Proponowany scenariusz jest fragmentem cyklu zajęć wychowawczo-profilaktycznych "Bajkowe spotkania" dla uczniów szkół podstawowych. Scenariusze zajęć powstały w oparciu o bajki Bruno Ferrero "Historie" oraz "Nowe historie" (katecheza w opowiadaniach). Temat dotyczy agresji w grupie 6 i 7 latków i ich rodziców, celem uświadomienia im, że nad swoimi emocjami, nawet złymi, można zapanować. Zaproszeni rodzice byli nieco zdziwieni, ale przede wszystkim zaciekawieni, gdyż takie zajęcia odbywały się po raz pierwszy. Zajęcia rozpoczęłyśmy chwilą relaksu - wyciszenia oraz zabaw integrujących grupę, następnie dokonałyśmy podziału na 4 małe grupy. Każda grupa miała wykonać jedną część smoka (łapy, głowa, tułów, ogon). Grupa, która robiła łapy, miała dylemat - czy ten smok powinien mieć dwie czy cztery łapy? Ponieważ zależało to tylko wyłącznie od nich, wobec tego grupa zrobiła cztery łapy, pięknie ozdobione kokardkami.
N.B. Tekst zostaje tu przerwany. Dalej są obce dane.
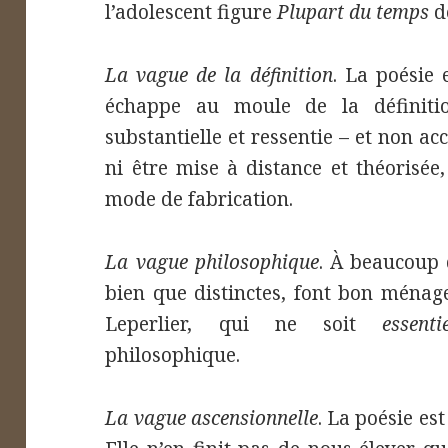
l’adolescent figure
Plupart du temps
d
La vague de la définition
. La poésie e
échappe au moule de la définition
substantielle et ressentie – et non acc
ni être mise à distance et théorisée,
mode de fabrication.
La vague philosophique
. À beaucoup 
bien que distinctes, font bon ménag
Leperlier, qui ne soit
essent
philosophique.
La vague ascensionnelle
. La poésie est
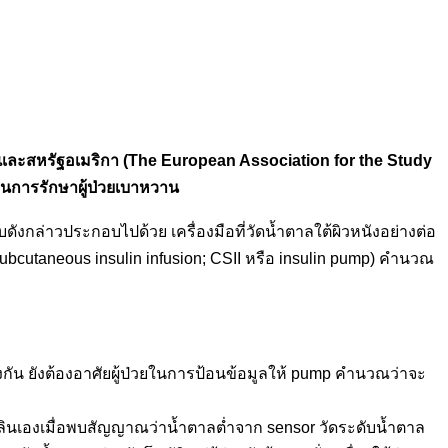
รปและสหรัฐอเมริกา (The European Association for the Study
นการรักษาผู้ป่วยเบาหวาน
งกล่าวประกอบไปด้วย เครื่องมือที่วัดน้ำตาลใต้ผิวหนังอย่างต่อ
 subcutaneous insulin infusion; CSII หรือ insulin pump) คำนวณ
องกัน ยังต้องอาศัยผู้ป่วยในการป้อนข้อมูลให้ pump คำนวณว่าจะ
ซูลินเองเมื่อพบสัญญาณว่าน้ำตาลต่ำจาก sensor วัดระดับน้ำตาล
W pudle "skarbów" znalazły się zęby dla smoka - styropianowy pojemnik po jajkach. Smok miał piękny ogon, jak go określił jedyny tata, który brał udział w zajęciach -"złocisty". Złożenie smoka okazało się dość pracochłonne, ale zarówno rodzice jak i dzieci wykazali się dużym zaangażowaniem oraz... humorem. Pani Jola wcieliła się w postać smoka - Drapieżcy I, któremu wyrosły pazury, Pani Ela w postać małego, odważnego smoka, łagodzącego złe humory władcy. Grupy miały za zadanie "zabawiać" rozwścieczonego smoka - kucharze przygotowali smakowite potrawy, ale smok był bardzo niezadowolony; giermkowie i rycerze organizowali "turniej" rycerski, ale smok tylko krzyczał, że mu się nie podoba; damy dworu tańczyły, a bajkopisarze recytowali wiersze, tylko że smok dalej krzyczał: "jesteście do niczego!". Nagle mały smok powiedział: "Panie - to ty jesteś królem swoich pazurów, spróbuj je schować". Smok nie bardzo chciał, ale w końcu udało mu się je schować. Uspokoił się, zapanował nad swoim gniewem i agresją. Na zakończenie wszyscy usiedli w kole i rozpoczęła się dyskusja, poprzedzona krótkim wykładem na temat agresji i jej rodzajów. Rodzice stwierdzili, że mogli się przekonać na "własnej skórze" (kiedy smok na nich krzyczał), jak czuje się dziecko w sytuacji, gdy rodzic je karze, krzyczy na nie czy stawia zbyt wysokie wymagania. Rodzice przyznali, że takie zajęcia są potrzebne i chętnie wezmą w nich udział.
Cele:
- nabywanie umiejętności rozróżniania i nazywania stanów emocjonalnych odczuwanych przez ludzi w różnych sytuacjach; - rozwijanie umiejętności empatii; - umiejętność współpracy w grupie; - uczenie się rozwijania problemów z wyeliminowaniem zachowań opartych na agresji i przemocy; - rozwijanie wyobraźni, twórczego myślenia; - poznanie sposobów samokontroli własnego zachowania;
Pomoce:
nagranie z muzyką relaksacyjną, płachta materiału, nożyczki, krepina, kolorowy papier, pudełka tekturowe różnej wielkości, plansze z niedokończonymi zdaniami, ankieta, różne twarze na małych kartkach.
"W krainie smoków"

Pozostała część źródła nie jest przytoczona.